All Kafka topics are divided into partitions.
Kafka clients are of types: producer and consumer. First one puts the data into Kafka topic and the latter reads the data listening (polling) it from Kafka topic accordingly.
When the Kafka producer sends a message into Kafka topic, this message is placed in only one partition of the topic. The magic is how the producer chooses the partition to put message in. Every message might have the Key (it might be null at all). All Producers have their Hash-Function which helps to select a concrete partition to put the message to. So that Hash-Function takes the message Key as an argument to calculate the Result. Then this Result visits the Partition number where the message will be put to.
partitionNumber = messageKey % partitionsCount
The partitions allow writing messages in parallel. If a message is published with a key, then, by default, the producer will hash the given key in order to determine the destination partition. This provides a guarantee that all messages with the same key will be sent to the same partition. In addition, a consumer will have the guarantee of getting messages delivered in order for that partition.
In other side the Consumer does not read the data along. It have to work in Consumer Group (remember group-id in connection properties?). Kafka guarantee every message is delivered every consumer group. Kafka guarantee that every message is delivered to only one consumer in each consumer group.
It is complex scheme how consumers work in their groups — there is one leader and the others interacting by communication protocol having such steps as connecting, leader selecting, partitions distribution and others. All is need to know now — partition distribution uses a Strategy which could be selected on application startup.
RMS service had one producer to write into WALLET-KYC-RESPONSE and one consumer to read from WALLET-KYC-RESPONSE. KYC service was not scaled at that moment — it listened all the partitions and wrote in one of partitions of topic WALLET-KYC-RESPONSE. All RMS consumers (in all instances of RMS) worked into one consumer group. Please take a look at the scheme below.
Our problem became how to make the consumer listen the very partition which the producer will put the message into.
The good solution would be to adjust all producers to put messages right into the topics that was listened to by consumers which was in need of the very data. It became a mess! The other side — such scenario is very expansive to maintain. They must to keep in mind the whole scheme of interactions between four microservices and to tune them all if only one of them needs scaling. If they do not, the data would have might be lost.
The better solution
Our solution takes for about two hours to be implemented. And the maintaining will be inexpensive.
We use Kafka polices to administer all Kafka connections — Kafka users and Consumer groups both.
So we added into the Kafka polices a rule to allow consumer group described with a mask in group-id. It allows us to set up consumer group in RMS service into runtime right after it starts.
We literally have written:
String groupId = "rms-" + UUID.random().toString();
It allows not to have a headache while scaling RMS service.
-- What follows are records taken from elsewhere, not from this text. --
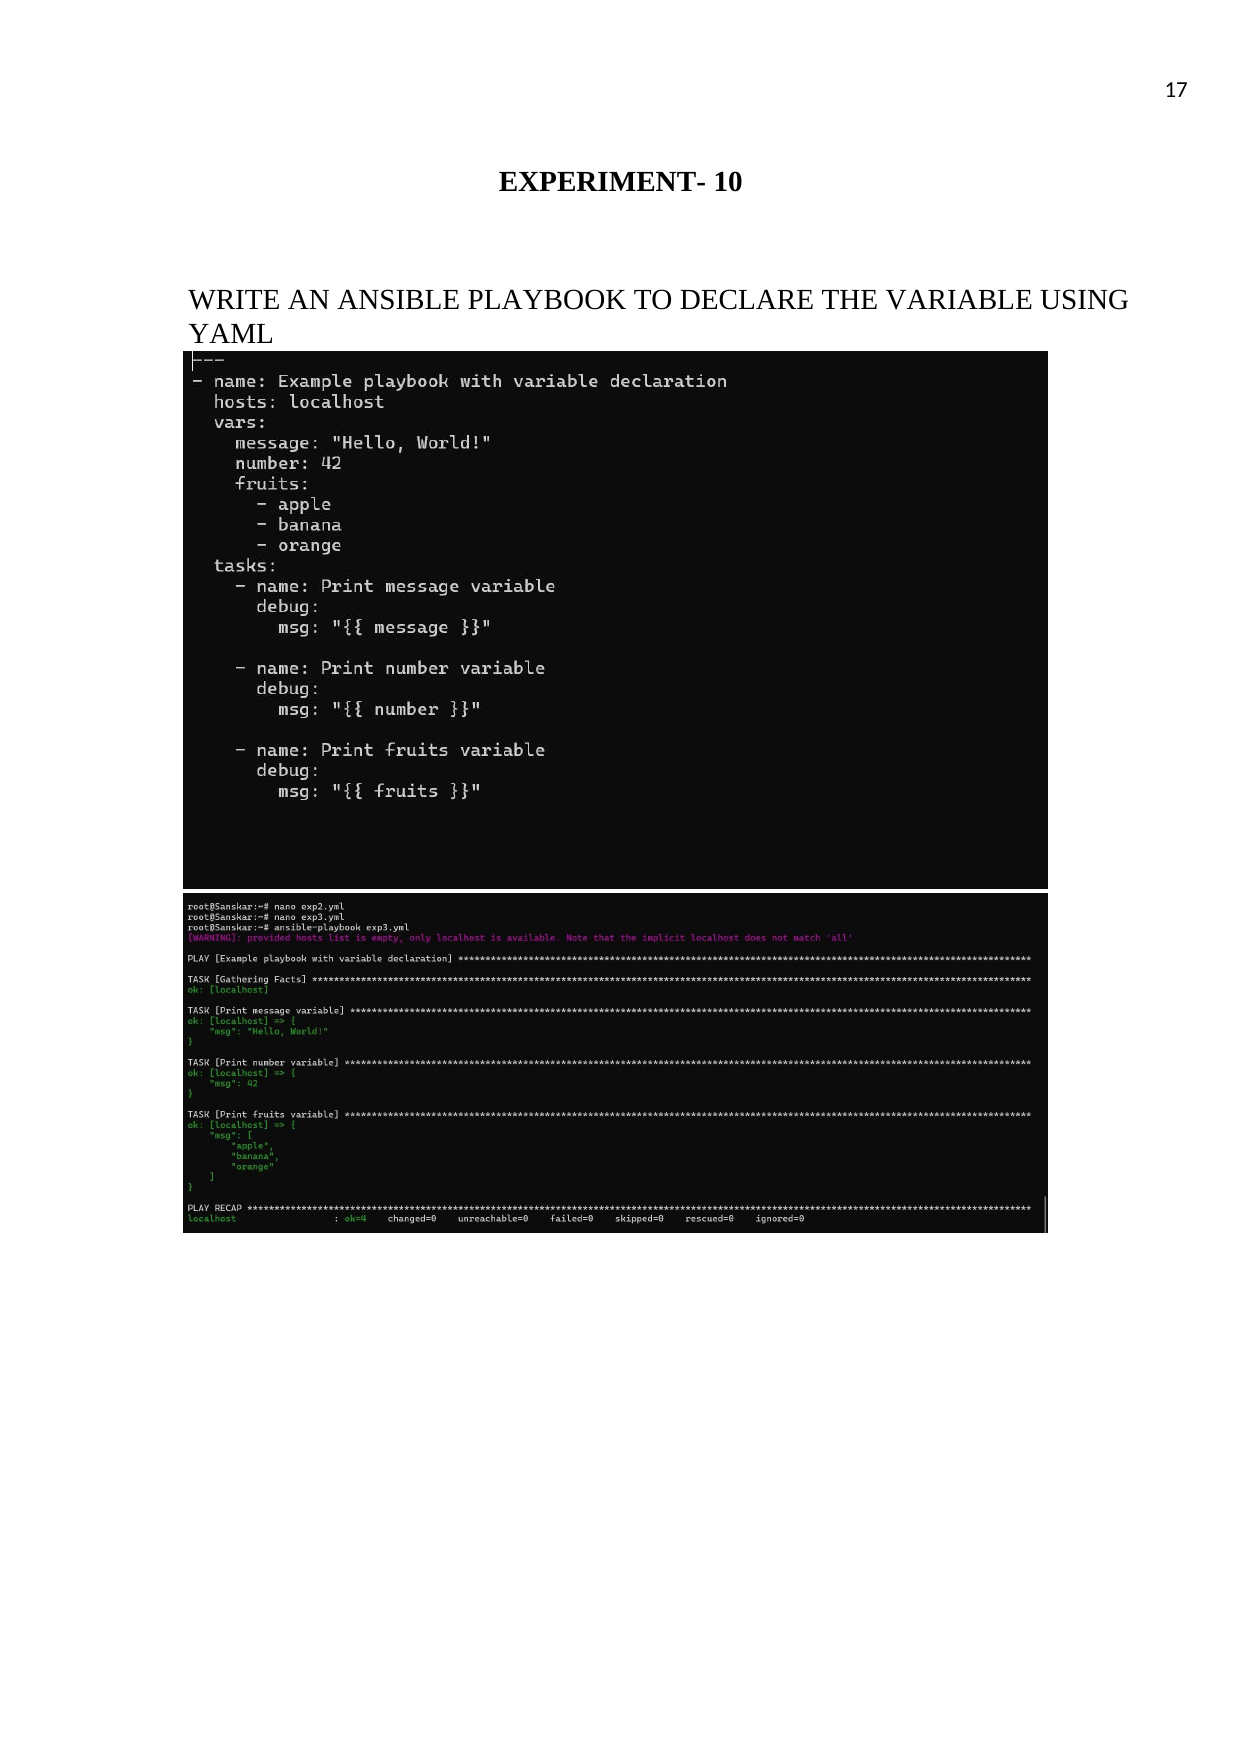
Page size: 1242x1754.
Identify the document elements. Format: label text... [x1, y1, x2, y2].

text WRITE AN ANSIBLE PLAYBOOK TO DECLARE THE VARIABLE USING YAML [188, 282, 1177, 349]
picture [183, 893, 1048, 1233]
picture [183, 351, 1048, 889]
subtitle EXPERIMENT- 10 [419, 164, 822, 198]
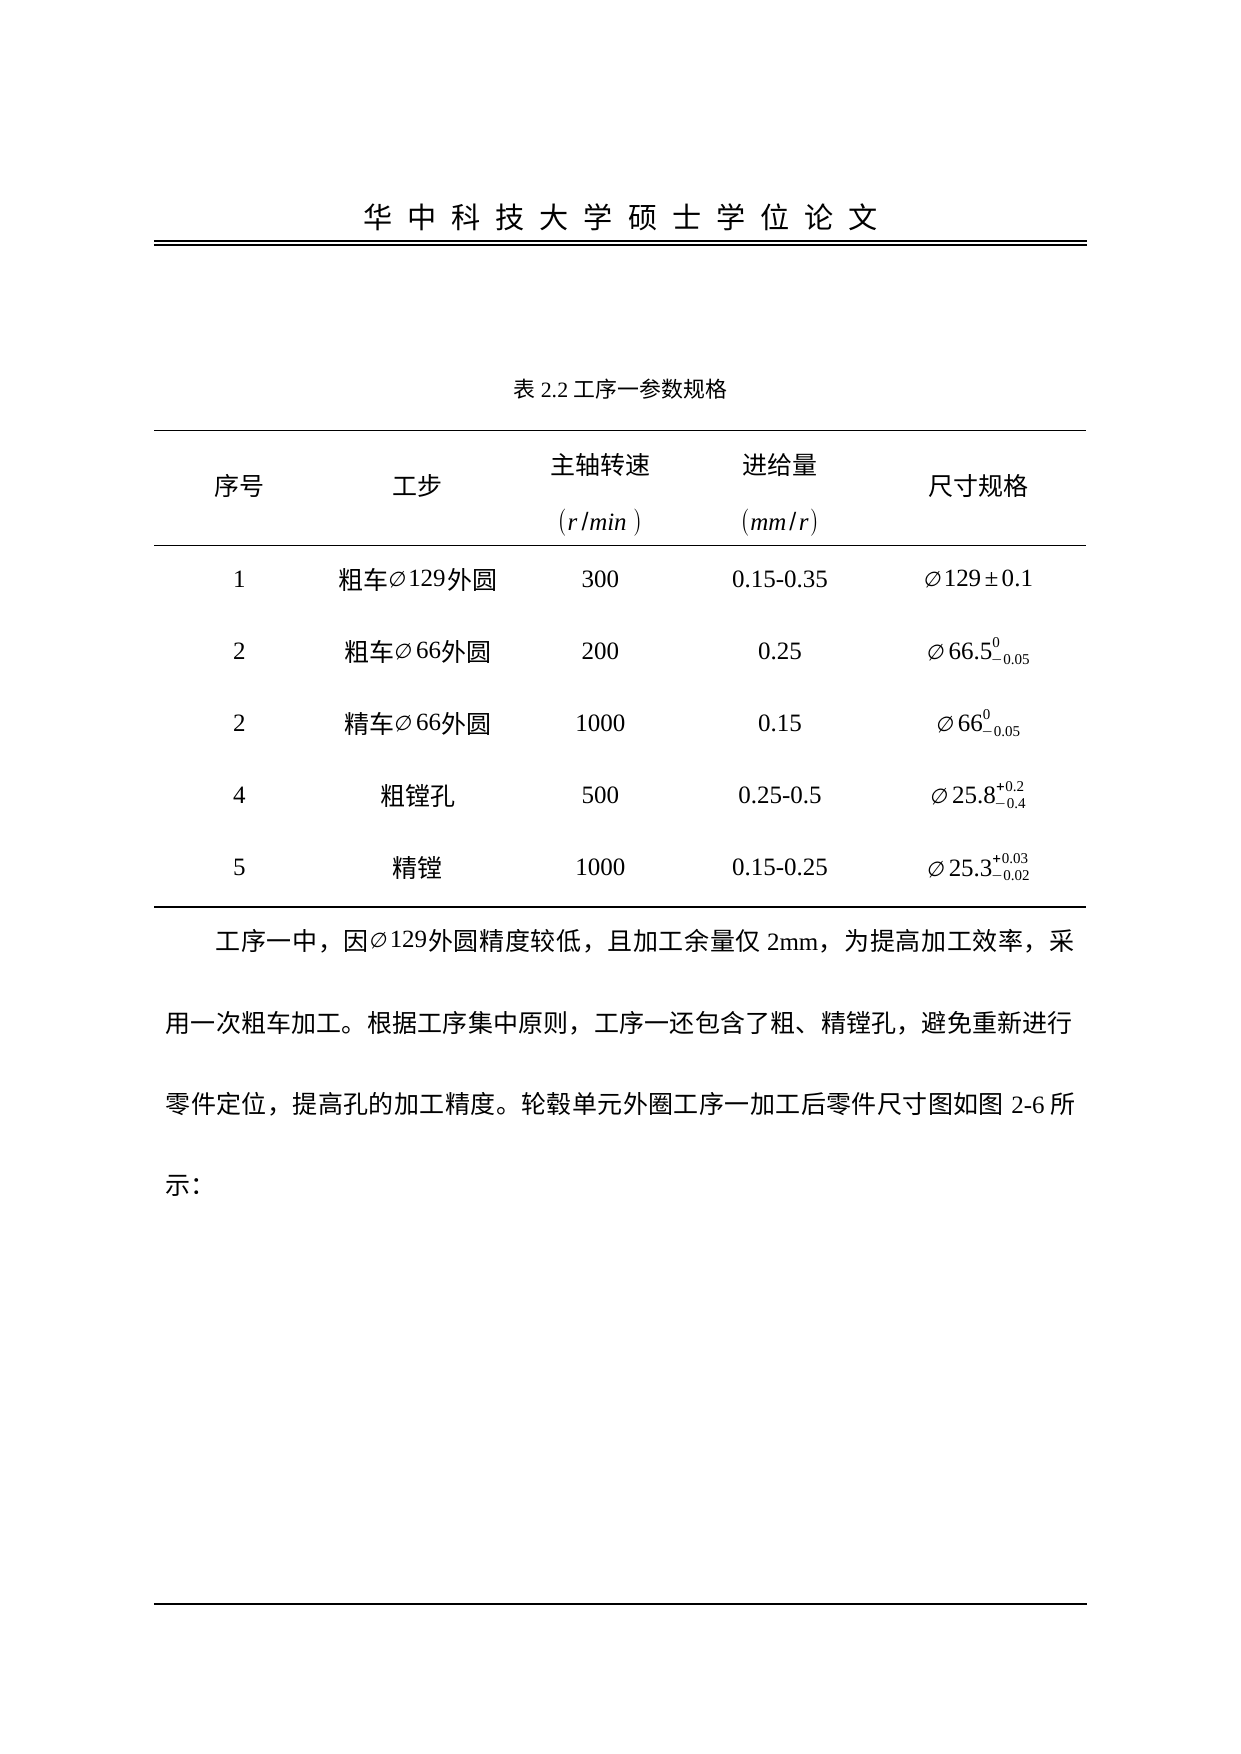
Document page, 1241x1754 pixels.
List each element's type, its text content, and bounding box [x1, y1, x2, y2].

text 工序一中，因外圆精度较低，且加工余量仅2mm，为提高加工效率，采用一次粗车加工。根据工序集中原则，工序一还包含了粗、精镗孔，避免重新进行零件定位，提高孔的加工精度。轮毂单元外圈工序一加工后零件尺寸图如图2-6所示： [165, 908, 1075, 1216]
table_cell 精镗 [324, 834, 511, 906]
table_cell 300 [511, 546, 689, 618]
table_cell [870, 834, 1086, 906]
table_cell 精车外圆 [324, 690, 511, 762]
table_cell 1000 [511, 834, 689, 906]
table_header 工步 [324, 431, 511, 545]
table_cell 粗车外圆 [324, 546, 511, 618]
table_cell [870, 618, 1086, 690]
table_header 主轴转速 [511, 431, 689, 545]
table_cell 0.15-0.35 [689, 546, 870, 618]
table_cell 0.25-0.5 [689, 762, 870, 834]
table_header 尺寸规格 [870, 431, 1086, 545]
table_cell 0.25 [689, 618, 870, 690]
table_cell 粗车外圆 [324, 618, 511, 690]
table_cell 5 [154, 834, 324, 906]
table_cell [870, 690, 1086, 762]
table_cell 2 [154, 690, 324, 762]
table_cell 1 [154, 546, 324, 618]
table_cell 0.15-0.25 [689, 834, 870, 906]
table_cell 0.15 [689, 690, 870, 762]
table_cell 4 [154, 762, 324, 834]
table_cell 500 [511, 762, 689, 834]
table_header 序号 [154, 431, 324, 545]
table_cell 粗镗孔 [324, 762, 511, 834]
table_cell 200 [511, 618, 689, 690]
table_cell [870, 762, 1086, 834]
table_cell 2 [154, 618, 324, 690]
table_header 进给量 [689, 431, 870, 545]
table_cell 1000 [511, 690, 689, 762]
text 表 2.2 工序一参数规格 [165, 372, 1075, 404]
table_cell [870, 546, 1086, 618]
All RMS instances receives all Responses. It does not matter whether the instance has sent Request right before and is awaiting the Response or not.
Therefore, whereas Responses are gathered by every running instance of RMS service, not all of they could be paired with according Request. And it is normal for us, because it is a good scenario! We have the Aggregator to pair Request with Reply. And if any of them becomes not paired it failed with timeout, writing a log message. Much better — we get guarantee that every Request with master-data will be paired with Response and the process will not be interrupted.
- The design of asynchronous interaction should take into account not only aspects of the interaction itself, but also the stages of architecture expansion.
- Synchronous interaction would be cheaper to support the solution we found.
- When implementing Request-Reply on Kafka, it is important that the retention periods of messages in the topic in the Kafka broker are set to values greater than the time of a possible restart of applications — this will reduce the risk of data loss during restarts.